Listening to Skoulding read from her latest book, A Marginal Sea, I felt closer to Gambier — that is, the Gambier landscape — than I ever have in my first few weeks here. Though her poems described the Adda River in Bangor, Wales, where she is a professor of creative writing and poetry, I imagined the Kokosing.
Her poetry is rich with metaphors and personifications through which she gives nature a new sense of consciousness. Her poems contain lines like “the water speaks” and “the grass busy and afoot.” Even the phrase “apparition of ponies” made me imagine driving to Mount Vernon and seeing a carriage pass. Skoulding was able to highlight the presence of nature everywhere around us, in a way that made nature feel close, personal and accessible. What lingers is not necessarily the precise language she used, but the atmosphere she was able to bring to the room.
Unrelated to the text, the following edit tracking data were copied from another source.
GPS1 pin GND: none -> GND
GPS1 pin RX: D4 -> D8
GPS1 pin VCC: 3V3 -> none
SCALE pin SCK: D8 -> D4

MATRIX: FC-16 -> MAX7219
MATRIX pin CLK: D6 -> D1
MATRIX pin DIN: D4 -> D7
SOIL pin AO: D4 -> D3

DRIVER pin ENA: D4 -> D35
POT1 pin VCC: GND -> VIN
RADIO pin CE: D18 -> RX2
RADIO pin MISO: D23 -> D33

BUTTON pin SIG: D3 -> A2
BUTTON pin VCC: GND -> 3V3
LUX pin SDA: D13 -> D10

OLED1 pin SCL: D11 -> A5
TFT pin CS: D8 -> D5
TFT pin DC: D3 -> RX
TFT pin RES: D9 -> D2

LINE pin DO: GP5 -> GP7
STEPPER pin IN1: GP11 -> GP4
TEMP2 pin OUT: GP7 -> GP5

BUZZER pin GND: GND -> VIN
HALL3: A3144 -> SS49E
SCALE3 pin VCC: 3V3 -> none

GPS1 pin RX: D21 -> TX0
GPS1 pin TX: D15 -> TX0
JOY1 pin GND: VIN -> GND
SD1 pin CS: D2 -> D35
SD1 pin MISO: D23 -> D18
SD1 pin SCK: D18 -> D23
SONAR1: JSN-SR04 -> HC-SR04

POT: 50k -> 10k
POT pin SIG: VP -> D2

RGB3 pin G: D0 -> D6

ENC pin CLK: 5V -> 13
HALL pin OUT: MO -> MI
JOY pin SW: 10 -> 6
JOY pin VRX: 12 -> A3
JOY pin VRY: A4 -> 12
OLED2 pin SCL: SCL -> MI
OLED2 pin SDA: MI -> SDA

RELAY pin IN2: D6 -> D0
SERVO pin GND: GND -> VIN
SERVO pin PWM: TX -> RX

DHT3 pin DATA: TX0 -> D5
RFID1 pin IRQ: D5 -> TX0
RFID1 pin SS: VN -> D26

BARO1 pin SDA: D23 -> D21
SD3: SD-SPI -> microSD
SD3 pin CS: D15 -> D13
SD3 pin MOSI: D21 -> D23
Skoulding was also, at times, quite humorous. One poem of hers was inspired by a particular meeting she had at Bangor University. She repeated the words “we are” and “where” over and over again. The sentences were grammatically correct, and made sense standing alone. Yet as they jumbled together, all my ears could discern were single syllables. During another of her poems, she took a brief pause to ask us whether magpies were common in the United States and whether we were aware of the superstition surrounding them — magpies often travel alone, so when one sees a lone magpie, it is customary to greet them and ask them about their family to avoid bad luck.
After the reading, there was time set aside for people to ask questions. One member of the audience asked Skoulding about her work in translation. They asked whether she viewed this work as an entirely new piece, or merely as a translated iteration of the same. Skoulding responded by comparing the work of translation to a conversation. The original determines the rhythm of the conversation and the degree of formality, whereas the translation is a response in the same vein, but exists as more than just as reproduction.
Another audience member asked who the speaker in her poems is: Skoulding herself, someone else or something in between? She urged the audience to imagine the voices of famous songs or texts we’ve read. She imagined that a song might really resonate and that the listener would become the speaker. To Skoulding, writing poetry is not simply coming up with an idea and formulating it into words; it is far more than that. She might find inspiration in something, but the final idea forms in the process of writing the poem. The idea is encapsulated in and inseparable from the poem. Therefore, the speaker cannot so clearly be discerned.
This sentiment feels true when listening to her poetry. Skoulding creates an atmosphere which connects to our experience of nature, something that is so universally resonant. Leaving Cheever Room that day, I walked out into the afternoon sun with a new awareness of the beauty that is around me. I felt I too could hear nature come and be alive in some new way.